Ja stchórzyłam - bałam się deszczu i błota więc tym bardziej mogę ciebie podziwiać
Moje gałęzie od jesieni czekają na spalenie, ale nie w ognisku tylko na ścieżce z kostki.
A takie kiełbaski nad ogniskiem, albo pieczone ziemniaczki..... mniam....
Moniko piękne oznaki wiosny, gratuluję odwagi aerobic to wspaniała rzecz, jak zaczniesz plewić to na pewno trochę kilogramów zgubisz. Ten tydzień zapowiadają pogodowo nieciekawy, ale po 15 ruszamy ze sprzętem ogrodniczym pełną parą i każda z nas będzie szczuplała w oczach.
Ja wszystkich gałązek bym nie paliła grubsze, sztywniejsze i proste zostawiłabym na paliki, póżniej będziesz miała jak znalazł.
Ale fajnie, że pojechałaś na działkę Moniko. Tylko ta pogoda ....
Przebiśniegi (hm.. to chyba one? ) prześliczne!

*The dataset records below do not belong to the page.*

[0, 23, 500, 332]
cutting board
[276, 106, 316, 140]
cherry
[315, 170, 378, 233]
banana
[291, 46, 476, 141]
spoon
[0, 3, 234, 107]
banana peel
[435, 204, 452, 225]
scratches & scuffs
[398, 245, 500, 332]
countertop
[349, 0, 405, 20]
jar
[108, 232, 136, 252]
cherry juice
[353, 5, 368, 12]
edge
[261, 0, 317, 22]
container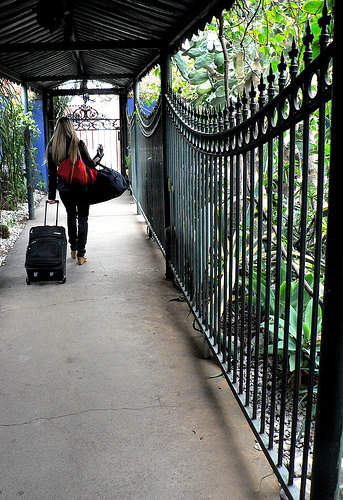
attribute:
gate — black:
[128, 0, 342, 497]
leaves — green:
[0, 0, 342, 371]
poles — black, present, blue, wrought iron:
[0, 0, 342, 500]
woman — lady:
[46, 117, 105, 265]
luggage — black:
[25, 167, 129, 283]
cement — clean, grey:
[0, 175, 295, 499]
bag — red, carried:
[56, 158, 98, 183]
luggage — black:
[24, 201, 68, 287]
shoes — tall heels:
[71, 248, 87, 265]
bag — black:
[79, 167, 129, 205]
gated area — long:
[1, 0, 341, 499]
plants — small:
[0, 100, 38, 212]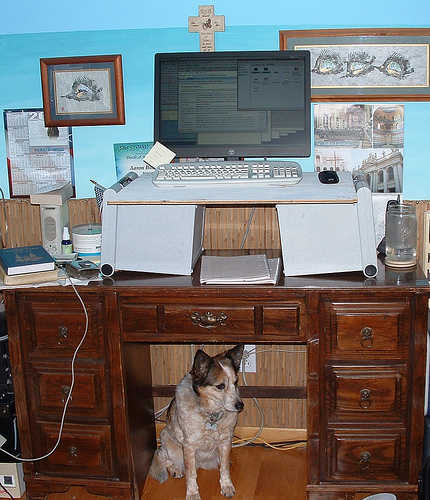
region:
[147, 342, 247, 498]
a dog sitting under a desk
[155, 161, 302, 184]
a white computer keyboard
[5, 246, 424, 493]
a dark wooden desk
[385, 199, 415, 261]
a glass mason jar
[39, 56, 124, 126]
a framed picture on the wall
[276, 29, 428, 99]
a framed picture on the wall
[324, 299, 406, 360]
a drawer in a desk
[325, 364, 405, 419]
a drawer in a desk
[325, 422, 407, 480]
a drawer in a desk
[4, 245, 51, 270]
a book on a desk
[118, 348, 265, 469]
dog under the table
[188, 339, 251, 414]
head of the dog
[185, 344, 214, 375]
ear of the dog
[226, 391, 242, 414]
nose of the dog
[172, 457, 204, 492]
foot of the dog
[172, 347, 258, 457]
dog sitting under table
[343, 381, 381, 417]
handle on the drawer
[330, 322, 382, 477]
three handles on the drawer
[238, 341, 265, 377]
plug in the background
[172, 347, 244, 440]
light and dark dog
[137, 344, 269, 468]
dog under the desk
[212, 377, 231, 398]
eye of the dog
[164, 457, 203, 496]
leg of the dog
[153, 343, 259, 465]
dog sitting down on the floor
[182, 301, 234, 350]
handle on the drawer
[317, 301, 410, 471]
three different drawers on the table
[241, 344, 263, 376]
outlet on the wall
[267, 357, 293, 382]
brown wall next to dog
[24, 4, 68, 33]
wall behind the computer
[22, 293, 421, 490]
the table is wooden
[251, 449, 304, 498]
the floor is wooden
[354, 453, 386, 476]
the handle is circular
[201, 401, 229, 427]
the tag is on the neck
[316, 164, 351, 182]
the phone is black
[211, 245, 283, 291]
twoo books are on the surface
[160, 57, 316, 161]
the monitor is on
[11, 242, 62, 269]
the book is blue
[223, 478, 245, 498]
claws are on the leg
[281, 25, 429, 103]
picture is on the wall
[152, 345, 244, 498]
brown dog sitting under the desl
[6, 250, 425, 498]
old wooden desk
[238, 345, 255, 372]
electrical outlet under the desk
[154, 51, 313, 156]
computer monitor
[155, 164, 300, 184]
gray computer keyboard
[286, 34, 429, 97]
painting of three fish to the right of the monitor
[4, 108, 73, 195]
poster of a calendar to the left of the desk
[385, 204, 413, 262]
glass jar on the desk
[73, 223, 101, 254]
spindle of black discs on the desk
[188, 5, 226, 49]
cross above the monitor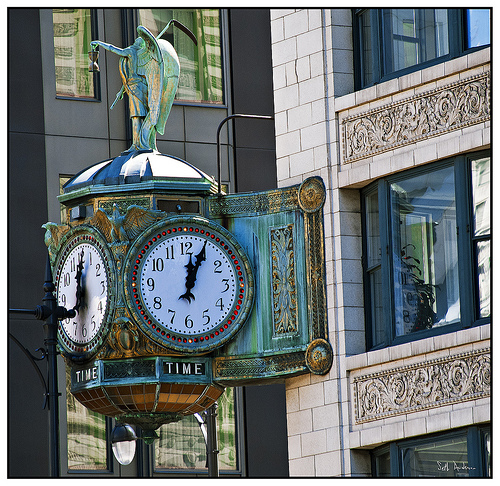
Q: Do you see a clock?
A: Yes, there is a clock.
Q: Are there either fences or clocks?
A: Yes, there is a clock.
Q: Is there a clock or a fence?
A: Yes, there is a clock.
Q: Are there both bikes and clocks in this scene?
A: No, there is a clock but no bikes.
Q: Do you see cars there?
A: No, there are no cars.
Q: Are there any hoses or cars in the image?
A: No, there are no cars or hoses.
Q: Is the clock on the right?
A: No, the clock is on the left of the image.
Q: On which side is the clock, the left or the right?
A: The clock is on the left of the image.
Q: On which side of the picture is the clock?
A: The clock is on the left of the image.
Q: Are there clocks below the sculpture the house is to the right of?
A: Yes, there is a clock below the sculpture.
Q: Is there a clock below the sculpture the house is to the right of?
A: Yes, there is a clock below the sculpture.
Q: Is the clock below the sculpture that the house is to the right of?
A: Yes, the clock is below the sculpture.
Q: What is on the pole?
A: The clock is on the pole.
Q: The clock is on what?
A: The clock is on the pole.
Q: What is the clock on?
A: The clock is on the pole.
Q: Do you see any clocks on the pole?
A: Yes, there is a clock on the pole.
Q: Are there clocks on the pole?
A: Yes, there is a clock on the pole.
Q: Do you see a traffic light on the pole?
A: No, there is a clock on the pole.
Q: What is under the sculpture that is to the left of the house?
A: The clock is under the sculpture.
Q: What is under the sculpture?
A: The clock is under the sculpture.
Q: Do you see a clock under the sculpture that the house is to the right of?
A: Yes, there is a clock under the sculpture.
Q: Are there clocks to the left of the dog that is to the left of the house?
A: Yes, there is a clock to the left of the dog.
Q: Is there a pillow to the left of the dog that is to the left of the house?
A: No, there is a clock to the left of the dog.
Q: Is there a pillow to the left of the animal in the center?
A: No, there is a clock to the left of the dog.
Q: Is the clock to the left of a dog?
A: Yes, the clock is to the left of a dog.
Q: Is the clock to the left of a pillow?
A: No, the clock is to the left of a dog.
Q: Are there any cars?
A: No, there are no cars.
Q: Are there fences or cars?
A: No, there are no cars or fences.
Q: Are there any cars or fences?
A: No, there are no cars or fences.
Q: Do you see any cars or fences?
A: No, there are no cars or fences.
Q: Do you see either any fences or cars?
A: No, there are no cars or fences.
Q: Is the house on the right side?
A: Yes, the house is on the right of the image.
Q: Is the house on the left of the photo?
A: No, the house is on the right of the image.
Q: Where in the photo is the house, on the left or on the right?
A: The house is on the right of the image.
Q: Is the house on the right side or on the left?
A: The house is on the right of the image.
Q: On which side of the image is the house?
A: The house is on the right of the image.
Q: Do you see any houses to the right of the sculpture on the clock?
A: Yes, there is a house to the right of the sculpture.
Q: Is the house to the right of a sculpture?
A: Yes, the house is to the right of a sculpture.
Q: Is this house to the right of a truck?
A: No, the house is to the right of a sculpture.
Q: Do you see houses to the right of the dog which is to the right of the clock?
A: Yes, there is a house to the right of the dog.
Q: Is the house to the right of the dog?
A: Yes, the house is to the right of the dog.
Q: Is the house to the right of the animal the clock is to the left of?
A: Yes, the house is to the right of the dog.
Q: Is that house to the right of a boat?
A: No, the house is to the right of the dog.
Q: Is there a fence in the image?
A: No, there are no fences.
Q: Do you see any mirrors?
A: No, there are no mirrors.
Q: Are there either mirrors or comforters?
A: No, there are no mirrors or comforters.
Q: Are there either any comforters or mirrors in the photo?
A: No, there are no mirrors or comforters.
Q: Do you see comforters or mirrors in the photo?
A: No, there are no mirrors or comforters.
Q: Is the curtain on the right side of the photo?
A: Yes, the curtain is on the right of the image.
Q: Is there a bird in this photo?
A: No, there are no birds.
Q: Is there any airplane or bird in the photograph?
A: No, there are no birds or airplanes.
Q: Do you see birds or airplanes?
A: No, there are no birds or airplanes.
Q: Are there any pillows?
A: No, there are no pillows.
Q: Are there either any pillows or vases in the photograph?
A: No, there are no pillows or vases.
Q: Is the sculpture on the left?
A: Yes, the sculpture is on the left of the image.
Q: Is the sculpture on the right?
A: No, the sculpture is on the left of the image.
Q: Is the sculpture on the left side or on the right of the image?
A: The sculpture is on the left of the image.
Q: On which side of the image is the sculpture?
A: The sculpture is on the left of the image.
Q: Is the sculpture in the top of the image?
A: Yes, the sculpture is in the top of the image.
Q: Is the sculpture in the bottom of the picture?
A: No, the sculpture is in the top of the image.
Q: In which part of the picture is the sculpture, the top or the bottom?
A: The sculpture is in the top of the image.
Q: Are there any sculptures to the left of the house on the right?
A: Yes, there is a sculpture to the left of the house.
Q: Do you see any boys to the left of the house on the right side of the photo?
A: No, there is a sculpture to the left of the house.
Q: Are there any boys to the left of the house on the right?
A: No, there is a sculpture to the left of the house.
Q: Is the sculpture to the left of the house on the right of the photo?
A: Yes, the sculpture is to the left of the house.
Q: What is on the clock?
A: The sculpture is on the clock.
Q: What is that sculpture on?
A: The sculpture is on the clock.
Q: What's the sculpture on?
A: The sculpture is on the clock.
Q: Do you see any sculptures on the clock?
A: Yes, there is a sculpture on the clock.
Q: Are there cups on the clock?
A: No, there is a sculpture on the clock.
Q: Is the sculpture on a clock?
A: Yes, the sculpture is on a clock.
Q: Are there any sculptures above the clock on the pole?
A: Yes, there is a sculpture above the clock.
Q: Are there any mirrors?
A: No, there are no mirrors.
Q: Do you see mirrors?
A: No, there are no mirrors.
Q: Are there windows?
A: Yes, there is a window.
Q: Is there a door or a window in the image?
A: Yes, there is a window.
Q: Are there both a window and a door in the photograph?
A: No, there is a window but no doors.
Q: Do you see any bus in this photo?
A: No, there are no buses.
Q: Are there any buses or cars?
A: No, there are no buses or cars.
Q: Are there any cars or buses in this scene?
A: No, there are no buses or cars.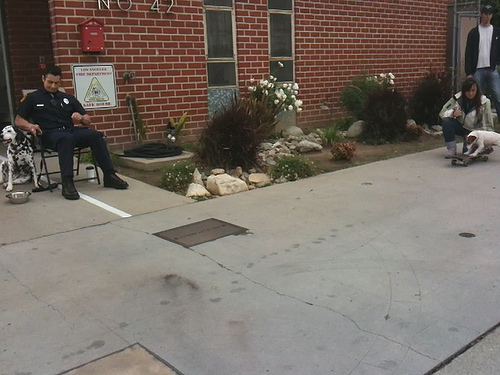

Jak to dobrze, że coraz bliżej do naszych ulubionych pór roku
a tym samym i naszych wyjazdów.
Ale fajną wiosnę masz Wcale się nie dziwię. że z niecierpliwością czekasz na weekendowe wypady na działkę.
U mnie tez słonko się pokazuje i będę działać w ogródku
Kochani, nie dostawałam powiadomień i nie wiedziałam, że miałam wiosennych gości! Dziękuję i zapraszam ponownie.
Dzisiaj mija rok jak odkryłam to FORUM więc zapraszam na urodzinowe przyjęcie!
Aż trudno uwierzyć ile się w ciągu tego roku zmieniło w moim życiu, ile zdobytej dzięki WAM wiedzy, ile przyjaźni, że o roślinkach już nie wspomnę!